I wish I knew what they where paying back then, but I only worked for them, it would be interesting to find out.

copy of a email I sent :

[email protected]


  I came accross a situation that you might be able to resolve and feel it's in your interest to do so.  I am a member of Go Marcellus Shale and run the Licking/Muskingum County Group You may see a pop up that request a donation  just put in O zero and the site is free.
  There at GOMS is a thread about seismic testing that rather attacks (loosley called) thumper trucks.
  I would think it would be wise to address what you see here.

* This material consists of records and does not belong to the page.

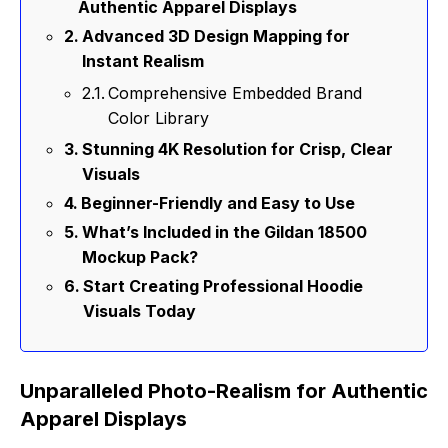
Authentic Apparel Displays
Advanced 3D Design Mapping for
Instant Realism
Comprehensive Embedded Brand
Color Library
Stunning 4K Resolution for Crisp, Clear
Visuals
Beginner-Friendly and Easy to Use
What’s Included in the Gildan 18500
Mockup Pack?
Start Creating Professional Hoodie
Visuals Today
Unparalleled Photo-Realism for Authentic
Apparel Displays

DATA specs such as weight distribution upon the tires PSF imprint and compair it to say the PSF of a farm tractor  with loaded tires. What would be good would be a field video of a farm tractor in say a  soft or marshey area and its imprint or grave, lol, might be as in comparrison to  your vibrosis units. Address the soil compactation  of the contact area as well.  A good example would be say the PSF that a loaded grain gravity wagon would have in a field as compaired to your units as well.
Billy Park Whyde
  Please note but I am not trying to argue here, but rather get data to learn from. As far as payment goes for such testing thats your personal business. Personally I do not believe the trucks would be that bad except possibly in some real bad spring thaws but what isn't? Hopefully they will provide info to us.